My ‘Ninja Turtle baby’ boy was born with a shell — he’s my superhero

When Kaitlyn and Tim McCallum, the parents of newborn James, first spotted an odd mark on their son’s back, they were first concerned about it. James’ birthmark, which had been scabbed over and was relatively modest at first, quickly expanded into a big mass that covered seventy-five percent of his back and resembled a large mole. The McCallums, who were concerned about their son’s health, went on a trip that would last for several months and involve a series of medical testing and uncertainty.

“The doctors didn’t really know what it was at that point,” Kaitlyn recounted about the situation. As she continued, she described the lump as becoming “fatter and more lumpy” over time, comparing it to a bulky turtle shell. “It seemed like it was growing,” she said.

Due to the rapid growth of James’ disease, which was classified as a nevus, surgical intervention was required because of the possibility of internal consequences associated with the condition. James, who was only two and a half months old at the time, underwent surgery to evaluate any potential internal growth, which fortunately yielded negative results.
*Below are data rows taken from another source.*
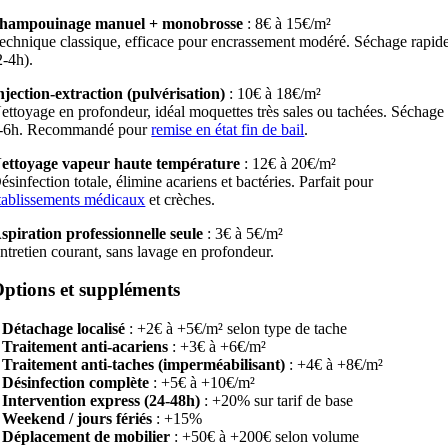
hampouinage manuel + monobrosse
: 8€ à 15€/m²
echnique classique, efficace pour encrassement modéré. Séchage rapid
2-4h).
njection-extraction (pulvérisation)
: 10€ à 18€/m²
ettoyage en profondeur, idéal moquettes très sales ou tachées. Séchage
-6h. Recommandé pour
remise en état fin de bail
.
ettoyage vapeur haute température
: 12€ à 20€/m²
ésinfection totale, élimine acariens et bactéries. Parfait pour
tablissements médicaux
et crèches.
spiration professionnelle seule
: 3€ à 5€/m²
ntretien courant, sans lavage en profondeur.
ptions et suppléments
–
Détachage localisé
: +2€ à +5€/m² selon type de tache
–
Traitement anti-acariens
: +3€ à +6€/m²
–
Traitement anti-taches (imperméabilisant)
: +4€ à +8€/m²
–
Désinfection complète
: +5€ à +10€/m²
–
Intervention express (24-48h)
: +20% sur tarif de base
–
Weekend / jours fériés
: +15%
–
Déplacement de mobilier
: +50€ à +200€ selon volume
James saw a considerable improvement in his quality of life after the successful operation, and his parents noticed a noticeable shift in their son’s condition. However, because the McCallums were aware of the chance that the nevus would reappear, they sought assistance and direction from a Facebook group that was specifically designed for people who had problems that were like to their own.

They went to a specialist in Chicago in search of an effective treatment, and it was there that they made the decision to seek tissue expansion, which is a revolutionary process that involves the surgical growth of “good” skin to replace the afflicted area. The procedure, which started in September 2022, has been yielding positive results, as James has demonstrated amazing development and increased comfort throughout the process.

Kaitlyn provided the following explanation regarding the procedure: “The expanders are placed under the skin by the doctor, and then we injected them with saline once a week, and it slowly expands the good skin, which replaces the nevus.”


The fact that James is responding favourably to the treatment has given his parents reason to be optimistic about his future. “He’s so much happier and more comfortable,” Kaitlyn said, expressing her excitement over the prospect of James being nevus-free by the time summer arrives.

The path that the McCallums have taken demonstrates the significance of endurance and creativity in the treatment of unusual medical problems, and it provides families who are experiencing similar difficulties with a glimmer of hope.